Second, it stated that ruling otherwise would undermine Congress’s intent to prohibit “domestic abusers convicted of garden-variety assault or battery misdemeanors—just like those convicted of felonies—from owning guns”:
Then, as now, a significant majority of jurisdictions—34 States plus the District of Columbia—defined such misdemeanor offenses to include the reckless infliction of bodily harm. . . . So in linking § 922(g)(9) to those laws, Congress must have known it was sweeping in some persons who had engaged in reckless conduct. . . . [Defendants’] reading [would render] § 922(g)(9) broadly inoperative in the 35 jurisdictions with assault laws extending to recklessness.
Impact of Voisine on Vinson. Although the Court surely was aware of Vinson, the majority opinion does not cite it and never uses the word “negligence” at any point. It addresses recklessness only, in what I view as almost certainly a conscious avoidance of the negligence issue. Therefore, I don’t think that Voisine overrules Vinson.
However, there is language in Voisine that could be used by federal prosecutors to ask the Fourth Circuit to reconsider Vinson. At times the majority opinion seems to suggest that “use” rules out only “merely accidental” conduct or conduct that is “involuntary.” If that’s the line, then criminal negligence may surpass it. Indeed, the distinction between criminal negligence and recklessness is quite fine. See, e.g., State v. Hefler, 310 N.C. 135 (1984) (“Culpable negligence under the criminal law is such recklessness or carelessness, resulting in injury or death, as imports a thoughtless disregard of consequences or a heedless indifference to the safety and rights of others.”). Furthermore, if there are a number of other jurisdictions that allow assault convictions to be based on criminal negligence – and I don’t know whether there are or not – then the intent-of-Congress argument made by the Voisine majority could also apply.

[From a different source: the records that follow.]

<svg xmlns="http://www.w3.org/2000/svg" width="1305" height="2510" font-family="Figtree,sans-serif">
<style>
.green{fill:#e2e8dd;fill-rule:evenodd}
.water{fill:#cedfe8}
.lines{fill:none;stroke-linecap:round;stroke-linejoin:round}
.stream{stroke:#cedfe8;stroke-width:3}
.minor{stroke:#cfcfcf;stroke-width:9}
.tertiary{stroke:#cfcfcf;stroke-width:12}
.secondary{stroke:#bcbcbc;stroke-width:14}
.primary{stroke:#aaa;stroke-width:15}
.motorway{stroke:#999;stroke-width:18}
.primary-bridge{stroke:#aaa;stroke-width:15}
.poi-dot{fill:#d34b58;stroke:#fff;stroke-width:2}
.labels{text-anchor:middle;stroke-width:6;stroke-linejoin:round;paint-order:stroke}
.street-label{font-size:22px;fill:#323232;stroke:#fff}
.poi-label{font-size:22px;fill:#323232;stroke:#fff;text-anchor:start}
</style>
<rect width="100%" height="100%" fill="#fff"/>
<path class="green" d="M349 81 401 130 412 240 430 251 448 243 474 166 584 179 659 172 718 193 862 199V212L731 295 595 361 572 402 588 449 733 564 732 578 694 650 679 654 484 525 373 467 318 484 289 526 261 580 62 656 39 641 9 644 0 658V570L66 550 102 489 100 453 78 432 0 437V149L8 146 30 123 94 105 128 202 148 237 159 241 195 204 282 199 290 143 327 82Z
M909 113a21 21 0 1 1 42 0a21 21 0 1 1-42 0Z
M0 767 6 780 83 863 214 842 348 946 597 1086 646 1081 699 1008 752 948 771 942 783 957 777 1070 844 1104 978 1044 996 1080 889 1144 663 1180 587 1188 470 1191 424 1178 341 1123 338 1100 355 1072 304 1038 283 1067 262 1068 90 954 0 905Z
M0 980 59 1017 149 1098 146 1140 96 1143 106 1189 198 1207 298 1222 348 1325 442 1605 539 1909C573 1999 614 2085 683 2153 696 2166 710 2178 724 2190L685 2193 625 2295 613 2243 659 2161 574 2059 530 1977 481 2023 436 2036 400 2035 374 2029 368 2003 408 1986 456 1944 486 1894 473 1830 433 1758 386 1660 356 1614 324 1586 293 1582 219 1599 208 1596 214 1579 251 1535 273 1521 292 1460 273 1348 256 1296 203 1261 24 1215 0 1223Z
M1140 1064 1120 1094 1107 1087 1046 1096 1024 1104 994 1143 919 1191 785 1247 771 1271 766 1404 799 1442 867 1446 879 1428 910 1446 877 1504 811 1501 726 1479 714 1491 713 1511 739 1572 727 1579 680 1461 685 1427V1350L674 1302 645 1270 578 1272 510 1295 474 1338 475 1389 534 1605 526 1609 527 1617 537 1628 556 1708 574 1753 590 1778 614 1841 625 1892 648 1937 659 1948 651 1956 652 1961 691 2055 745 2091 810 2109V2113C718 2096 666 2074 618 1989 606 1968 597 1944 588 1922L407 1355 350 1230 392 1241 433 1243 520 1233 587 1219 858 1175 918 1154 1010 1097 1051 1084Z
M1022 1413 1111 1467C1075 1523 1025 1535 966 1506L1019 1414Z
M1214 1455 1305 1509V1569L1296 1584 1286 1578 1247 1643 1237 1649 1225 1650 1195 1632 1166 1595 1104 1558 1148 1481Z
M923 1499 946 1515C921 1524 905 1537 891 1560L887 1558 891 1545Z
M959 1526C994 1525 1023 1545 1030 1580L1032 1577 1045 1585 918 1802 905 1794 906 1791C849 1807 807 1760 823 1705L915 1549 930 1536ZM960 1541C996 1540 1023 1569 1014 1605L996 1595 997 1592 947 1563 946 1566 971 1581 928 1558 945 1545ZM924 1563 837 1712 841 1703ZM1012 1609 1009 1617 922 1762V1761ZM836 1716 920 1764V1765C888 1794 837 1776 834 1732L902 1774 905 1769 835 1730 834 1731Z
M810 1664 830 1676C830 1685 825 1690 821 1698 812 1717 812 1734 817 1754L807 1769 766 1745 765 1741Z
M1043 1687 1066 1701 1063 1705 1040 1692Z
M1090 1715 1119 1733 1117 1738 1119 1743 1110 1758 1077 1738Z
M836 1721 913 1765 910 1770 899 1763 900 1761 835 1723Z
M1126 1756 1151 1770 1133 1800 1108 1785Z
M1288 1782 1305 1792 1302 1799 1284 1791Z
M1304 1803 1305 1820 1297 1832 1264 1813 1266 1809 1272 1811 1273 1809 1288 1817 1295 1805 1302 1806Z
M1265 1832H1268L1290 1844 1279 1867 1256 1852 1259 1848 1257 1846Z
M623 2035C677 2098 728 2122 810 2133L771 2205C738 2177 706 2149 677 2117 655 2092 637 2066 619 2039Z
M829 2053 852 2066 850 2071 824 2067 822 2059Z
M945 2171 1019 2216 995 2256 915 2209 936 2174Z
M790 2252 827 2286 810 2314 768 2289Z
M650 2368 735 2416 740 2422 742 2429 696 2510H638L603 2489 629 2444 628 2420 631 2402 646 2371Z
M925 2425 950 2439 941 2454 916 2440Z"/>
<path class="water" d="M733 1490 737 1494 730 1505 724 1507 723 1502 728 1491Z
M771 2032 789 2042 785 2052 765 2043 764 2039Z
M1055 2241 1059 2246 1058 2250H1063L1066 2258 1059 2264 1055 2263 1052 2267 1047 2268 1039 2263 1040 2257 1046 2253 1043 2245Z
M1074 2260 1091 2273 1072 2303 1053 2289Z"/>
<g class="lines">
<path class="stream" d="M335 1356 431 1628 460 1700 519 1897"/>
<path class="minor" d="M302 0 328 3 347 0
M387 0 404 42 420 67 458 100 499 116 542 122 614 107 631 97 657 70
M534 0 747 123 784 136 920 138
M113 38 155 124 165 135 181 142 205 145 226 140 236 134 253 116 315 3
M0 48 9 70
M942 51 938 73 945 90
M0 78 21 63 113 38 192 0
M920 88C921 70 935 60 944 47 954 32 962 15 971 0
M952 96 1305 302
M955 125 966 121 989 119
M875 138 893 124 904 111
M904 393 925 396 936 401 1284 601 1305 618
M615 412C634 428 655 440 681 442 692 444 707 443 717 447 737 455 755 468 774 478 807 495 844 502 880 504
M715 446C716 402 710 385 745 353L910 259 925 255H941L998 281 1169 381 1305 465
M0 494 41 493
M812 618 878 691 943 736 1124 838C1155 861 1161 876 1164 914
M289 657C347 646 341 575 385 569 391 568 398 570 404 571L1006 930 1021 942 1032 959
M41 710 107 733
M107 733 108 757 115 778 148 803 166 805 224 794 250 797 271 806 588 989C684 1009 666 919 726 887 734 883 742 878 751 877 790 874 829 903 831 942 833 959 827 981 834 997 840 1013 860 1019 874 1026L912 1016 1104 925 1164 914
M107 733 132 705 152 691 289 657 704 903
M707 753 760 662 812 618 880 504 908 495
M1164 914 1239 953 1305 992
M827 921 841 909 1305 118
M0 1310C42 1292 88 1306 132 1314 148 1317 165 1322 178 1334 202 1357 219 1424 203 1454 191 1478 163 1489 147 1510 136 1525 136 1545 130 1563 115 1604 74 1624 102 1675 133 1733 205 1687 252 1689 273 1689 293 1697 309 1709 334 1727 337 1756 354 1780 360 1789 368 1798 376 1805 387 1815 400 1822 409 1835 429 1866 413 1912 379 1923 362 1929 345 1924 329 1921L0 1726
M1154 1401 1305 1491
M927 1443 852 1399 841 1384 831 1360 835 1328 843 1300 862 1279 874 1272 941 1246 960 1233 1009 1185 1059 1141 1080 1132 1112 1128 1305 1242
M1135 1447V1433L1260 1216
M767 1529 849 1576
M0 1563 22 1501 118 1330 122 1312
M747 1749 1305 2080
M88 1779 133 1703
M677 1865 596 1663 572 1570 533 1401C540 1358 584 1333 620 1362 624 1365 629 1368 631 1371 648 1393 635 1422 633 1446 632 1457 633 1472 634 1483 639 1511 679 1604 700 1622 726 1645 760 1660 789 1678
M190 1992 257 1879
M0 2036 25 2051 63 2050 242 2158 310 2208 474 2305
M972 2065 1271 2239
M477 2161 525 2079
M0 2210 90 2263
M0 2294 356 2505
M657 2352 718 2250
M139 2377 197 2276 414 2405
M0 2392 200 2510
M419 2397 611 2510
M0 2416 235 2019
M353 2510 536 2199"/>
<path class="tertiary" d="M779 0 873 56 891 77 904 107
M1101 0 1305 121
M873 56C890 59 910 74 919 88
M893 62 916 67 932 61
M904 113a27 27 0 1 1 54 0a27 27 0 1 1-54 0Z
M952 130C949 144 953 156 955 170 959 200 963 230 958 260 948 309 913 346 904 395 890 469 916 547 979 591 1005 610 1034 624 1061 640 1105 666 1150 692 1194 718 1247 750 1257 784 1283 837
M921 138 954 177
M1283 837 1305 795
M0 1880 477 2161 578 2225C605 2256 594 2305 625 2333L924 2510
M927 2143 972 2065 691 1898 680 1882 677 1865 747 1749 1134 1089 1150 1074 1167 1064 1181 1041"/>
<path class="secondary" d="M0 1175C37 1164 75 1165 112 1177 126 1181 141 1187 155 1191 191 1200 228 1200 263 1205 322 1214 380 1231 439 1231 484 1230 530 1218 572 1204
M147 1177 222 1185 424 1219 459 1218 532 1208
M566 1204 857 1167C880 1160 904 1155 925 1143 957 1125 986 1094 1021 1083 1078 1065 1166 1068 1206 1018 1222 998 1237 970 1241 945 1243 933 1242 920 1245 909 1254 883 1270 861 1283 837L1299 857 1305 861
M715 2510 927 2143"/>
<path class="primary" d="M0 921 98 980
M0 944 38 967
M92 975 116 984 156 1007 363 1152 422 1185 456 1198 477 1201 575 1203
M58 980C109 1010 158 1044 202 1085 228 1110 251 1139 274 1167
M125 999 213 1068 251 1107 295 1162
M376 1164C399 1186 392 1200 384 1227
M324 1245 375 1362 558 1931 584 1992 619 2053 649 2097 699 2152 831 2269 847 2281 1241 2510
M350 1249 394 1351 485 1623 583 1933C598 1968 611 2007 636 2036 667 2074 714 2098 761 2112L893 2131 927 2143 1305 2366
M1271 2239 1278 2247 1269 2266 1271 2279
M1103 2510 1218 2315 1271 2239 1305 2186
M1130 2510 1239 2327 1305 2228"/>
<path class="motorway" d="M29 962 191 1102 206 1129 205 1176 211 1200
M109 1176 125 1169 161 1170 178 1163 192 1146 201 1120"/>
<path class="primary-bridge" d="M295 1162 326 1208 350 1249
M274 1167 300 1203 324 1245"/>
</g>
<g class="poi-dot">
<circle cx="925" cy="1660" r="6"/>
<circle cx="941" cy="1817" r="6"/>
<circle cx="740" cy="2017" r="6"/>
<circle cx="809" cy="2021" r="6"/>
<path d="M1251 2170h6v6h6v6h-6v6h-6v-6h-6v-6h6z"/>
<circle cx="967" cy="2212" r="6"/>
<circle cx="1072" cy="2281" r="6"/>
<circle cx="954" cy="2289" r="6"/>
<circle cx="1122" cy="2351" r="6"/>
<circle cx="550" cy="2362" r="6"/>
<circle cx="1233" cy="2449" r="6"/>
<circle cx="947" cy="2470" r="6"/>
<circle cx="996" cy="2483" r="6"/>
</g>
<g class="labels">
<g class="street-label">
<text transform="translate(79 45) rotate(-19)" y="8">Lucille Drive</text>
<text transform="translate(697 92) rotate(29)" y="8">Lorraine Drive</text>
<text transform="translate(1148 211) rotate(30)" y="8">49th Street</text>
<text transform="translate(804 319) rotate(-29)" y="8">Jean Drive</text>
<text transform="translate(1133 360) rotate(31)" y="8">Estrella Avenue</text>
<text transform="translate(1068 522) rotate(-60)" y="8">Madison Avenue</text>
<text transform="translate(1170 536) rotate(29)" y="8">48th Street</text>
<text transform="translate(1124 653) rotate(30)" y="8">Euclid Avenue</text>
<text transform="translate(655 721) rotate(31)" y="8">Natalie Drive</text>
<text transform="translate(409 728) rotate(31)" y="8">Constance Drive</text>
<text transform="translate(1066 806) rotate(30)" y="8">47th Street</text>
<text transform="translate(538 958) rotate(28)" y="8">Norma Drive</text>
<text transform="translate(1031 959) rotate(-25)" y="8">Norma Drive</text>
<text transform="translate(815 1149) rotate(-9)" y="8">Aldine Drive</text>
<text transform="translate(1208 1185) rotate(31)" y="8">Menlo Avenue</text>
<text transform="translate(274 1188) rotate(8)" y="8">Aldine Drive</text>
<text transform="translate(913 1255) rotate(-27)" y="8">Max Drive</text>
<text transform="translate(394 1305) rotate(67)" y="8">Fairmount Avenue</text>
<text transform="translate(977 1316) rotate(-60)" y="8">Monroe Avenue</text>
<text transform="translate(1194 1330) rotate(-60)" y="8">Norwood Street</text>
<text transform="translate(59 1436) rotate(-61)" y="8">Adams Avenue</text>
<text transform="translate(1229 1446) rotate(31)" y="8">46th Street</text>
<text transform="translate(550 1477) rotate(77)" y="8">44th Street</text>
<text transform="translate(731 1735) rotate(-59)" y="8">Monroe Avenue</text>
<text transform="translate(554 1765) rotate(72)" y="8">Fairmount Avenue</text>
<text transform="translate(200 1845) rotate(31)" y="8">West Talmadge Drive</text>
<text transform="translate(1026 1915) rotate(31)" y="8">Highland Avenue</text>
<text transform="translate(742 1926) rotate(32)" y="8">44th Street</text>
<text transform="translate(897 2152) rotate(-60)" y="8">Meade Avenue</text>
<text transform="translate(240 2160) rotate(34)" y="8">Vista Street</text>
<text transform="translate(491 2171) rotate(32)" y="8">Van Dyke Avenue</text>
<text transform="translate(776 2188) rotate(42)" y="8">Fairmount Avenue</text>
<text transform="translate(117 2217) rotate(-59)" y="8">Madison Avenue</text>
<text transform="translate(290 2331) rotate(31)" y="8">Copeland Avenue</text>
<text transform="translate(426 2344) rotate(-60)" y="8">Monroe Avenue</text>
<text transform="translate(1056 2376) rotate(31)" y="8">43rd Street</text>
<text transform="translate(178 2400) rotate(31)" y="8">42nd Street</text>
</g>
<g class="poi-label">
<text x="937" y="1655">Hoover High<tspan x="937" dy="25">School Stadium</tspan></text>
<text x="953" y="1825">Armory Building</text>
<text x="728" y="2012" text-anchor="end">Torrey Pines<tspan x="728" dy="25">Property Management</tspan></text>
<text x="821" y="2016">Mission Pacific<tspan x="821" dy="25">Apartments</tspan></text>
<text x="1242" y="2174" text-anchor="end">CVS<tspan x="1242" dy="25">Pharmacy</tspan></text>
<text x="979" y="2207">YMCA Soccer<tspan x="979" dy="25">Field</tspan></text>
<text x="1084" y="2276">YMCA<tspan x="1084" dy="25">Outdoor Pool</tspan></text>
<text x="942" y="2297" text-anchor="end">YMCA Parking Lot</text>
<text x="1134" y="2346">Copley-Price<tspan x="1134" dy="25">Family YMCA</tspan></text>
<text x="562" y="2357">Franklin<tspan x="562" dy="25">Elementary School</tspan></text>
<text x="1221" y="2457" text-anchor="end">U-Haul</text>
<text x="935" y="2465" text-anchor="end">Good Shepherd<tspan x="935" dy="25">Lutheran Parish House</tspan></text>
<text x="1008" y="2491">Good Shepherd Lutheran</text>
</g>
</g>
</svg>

The bottom line for me is that while Voisine may cast some doubt on Vinson, it doesn’t overrule it. Still, because other circuits may not follow Vinson, and because the Fourth Circuit might reconsider it or the Supreme Court might overrule it, I would never recommend that a person with a North Carolina domestic violence assault conviction possess a firearm. In fact, notwithstanding Vinson, it may be appropriate to provide defendants convicted of domestic violence assaults with form AOC-CR-617, which warns such defendants that “it may be unlawful” for them to possess a firearm and that if they have questions about that, they should consult an attorney.